__Passage choisi__:
☆ ☆ ☆ ☆

De quoi l’hôpital public aurait-il besoin immédiatement pour faire face à la situation ?
Il faut augmenter les salaires, redonner l’envie à de nombreux soignant·es de rester ou de venir travailler à l’hôpital. Il faut supprimer le sabotage financier : la dette des hôpitaux doit être annulée entièrement, il faut augmenter le taux de cotisation de la Sécurité sociale pour que les hôpitaux puissent investir sur fonds propres sans devoir supprimer des lits et des postes et la taxe sur les salaires doit être supprimée.
La loi sur des ratios soignant·e/soigné·e, contraignante dans chaque spécialité, peut être un levier, à condition d’en avoir les moyens. Rendre illégal le sous-effectif hospitalier est fondamental. Au-delà de sept patient·es pris·es en charge en chirurgie, le risque de complications et de mortalité augmente (étude du journal The lancet). Aujourd’hui la majorité des services de chirurgie ont un binôme pour dix voire douze patients.

☆ ☆ ☆ ☆

Données recueillies:

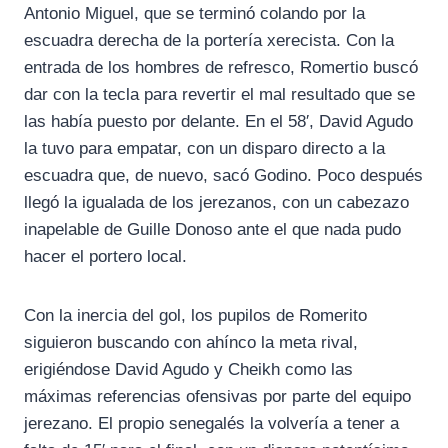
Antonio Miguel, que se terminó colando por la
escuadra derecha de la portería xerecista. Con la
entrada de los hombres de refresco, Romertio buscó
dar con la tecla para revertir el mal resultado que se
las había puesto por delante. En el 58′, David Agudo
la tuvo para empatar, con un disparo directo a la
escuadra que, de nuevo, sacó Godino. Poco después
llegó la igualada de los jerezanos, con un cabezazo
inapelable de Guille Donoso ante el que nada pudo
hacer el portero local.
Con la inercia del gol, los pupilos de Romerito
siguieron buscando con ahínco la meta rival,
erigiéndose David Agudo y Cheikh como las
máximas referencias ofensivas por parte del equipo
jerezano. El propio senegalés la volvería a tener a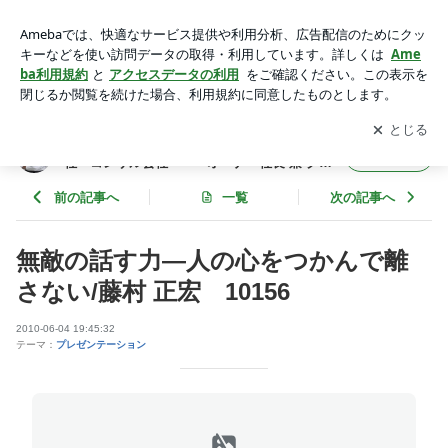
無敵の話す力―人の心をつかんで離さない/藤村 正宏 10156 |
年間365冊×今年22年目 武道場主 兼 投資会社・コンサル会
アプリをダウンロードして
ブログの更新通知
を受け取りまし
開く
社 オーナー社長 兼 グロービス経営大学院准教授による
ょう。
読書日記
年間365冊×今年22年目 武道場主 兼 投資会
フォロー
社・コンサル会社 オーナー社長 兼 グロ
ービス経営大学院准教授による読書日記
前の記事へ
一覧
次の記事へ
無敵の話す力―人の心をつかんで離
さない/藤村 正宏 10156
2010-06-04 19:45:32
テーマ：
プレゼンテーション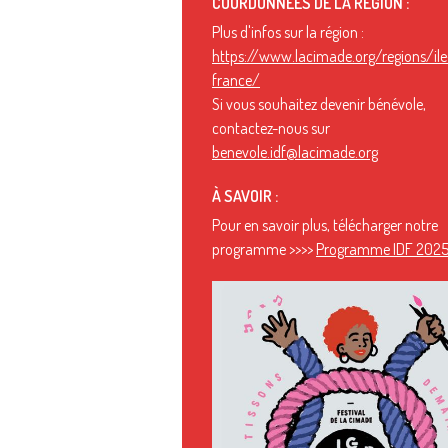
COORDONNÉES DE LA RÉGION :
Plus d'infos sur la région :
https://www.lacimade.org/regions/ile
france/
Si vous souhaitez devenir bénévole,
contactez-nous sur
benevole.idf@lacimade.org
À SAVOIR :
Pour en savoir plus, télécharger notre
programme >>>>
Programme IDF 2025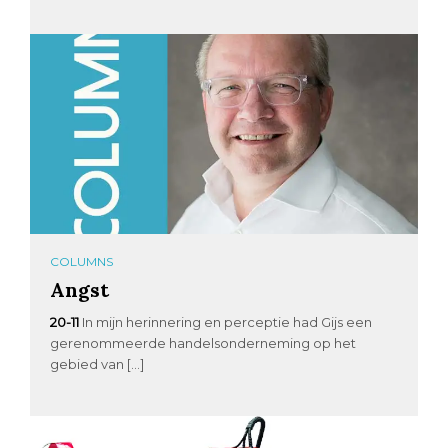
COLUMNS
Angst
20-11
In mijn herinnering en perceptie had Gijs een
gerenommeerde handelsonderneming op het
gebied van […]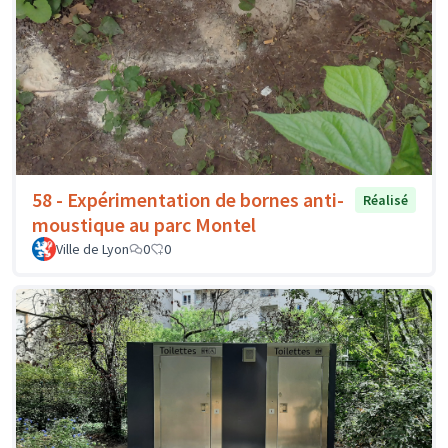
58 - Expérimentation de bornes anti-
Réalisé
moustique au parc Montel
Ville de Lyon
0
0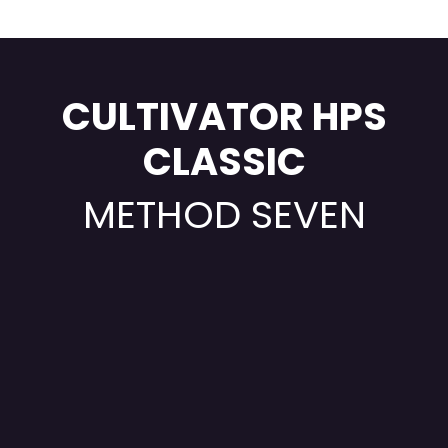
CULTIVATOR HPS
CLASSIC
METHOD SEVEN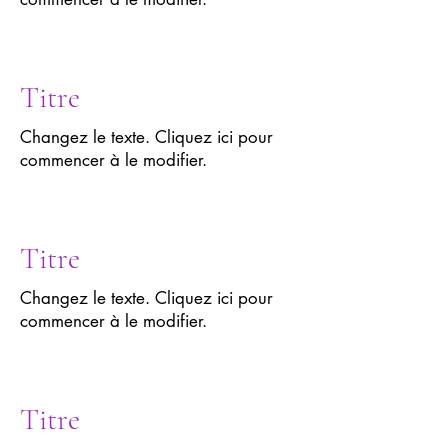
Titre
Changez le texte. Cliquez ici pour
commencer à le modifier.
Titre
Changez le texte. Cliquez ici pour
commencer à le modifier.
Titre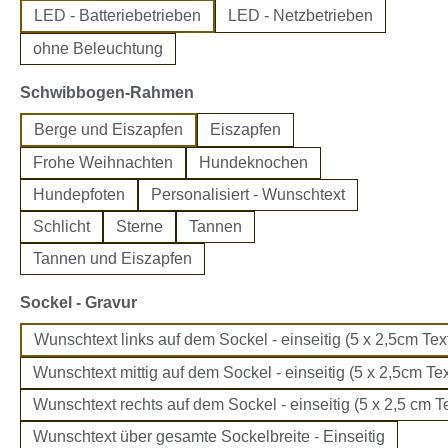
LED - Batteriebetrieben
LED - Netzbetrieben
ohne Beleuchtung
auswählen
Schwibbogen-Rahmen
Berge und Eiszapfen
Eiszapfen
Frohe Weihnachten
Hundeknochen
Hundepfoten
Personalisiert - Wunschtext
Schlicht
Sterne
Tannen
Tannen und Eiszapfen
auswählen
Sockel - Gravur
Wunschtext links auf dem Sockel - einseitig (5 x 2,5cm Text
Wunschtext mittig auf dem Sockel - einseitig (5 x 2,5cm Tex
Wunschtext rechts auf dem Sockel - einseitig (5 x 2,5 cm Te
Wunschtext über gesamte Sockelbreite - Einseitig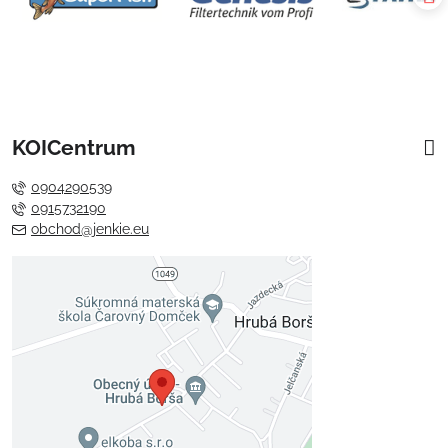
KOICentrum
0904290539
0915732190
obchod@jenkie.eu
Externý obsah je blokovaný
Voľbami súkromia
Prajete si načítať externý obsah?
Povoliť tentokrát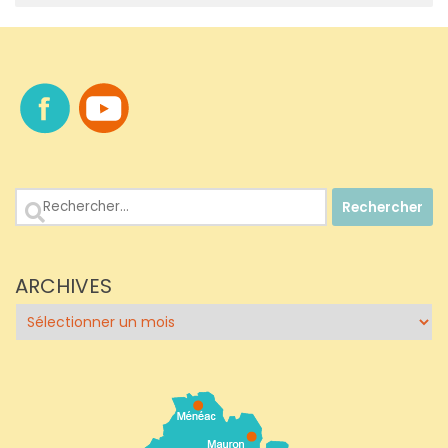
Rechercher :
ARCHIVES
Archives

☆ ☆ ☆ ☆

Recopiez en entier le passage choisi, mot pour mot.

__Réponse ci-dessous__:
De quoi l’hôpital public aurait-il besoin immédiatement pour faire face à la situation ?
Il faut augmenter les salaires, redonner l’envie à de nombreux soignant·es de rester ou de venir travailler à l’hôpital. Il faut supprimer le sabotage financier : la dette des hôpitaux doit être annulée entièrement, il faut augmenter le taux de cotisation de la Sécurité sociale pour que les hôpitaux puissent investir sur fonds propres sans devoir supprimer des lits et des postes et la taxe sur les salaires doit être supprimée.
La loi sur des ratios soignant·e/soigné·e, contraignante dans chaque spécialité, peut être un levier, à condition d’en avoir les moyens. Rendre illégal le sous-effectif hospitalier est fondamental. Au-delà de sept patient·es pris·es en charge en chirurgie, le risque de complications et de mortalité augmente (étude du journal The lancet). Aujourd’hui la majorité des services de chirurgie ont un binôme pour dix voire douze patients.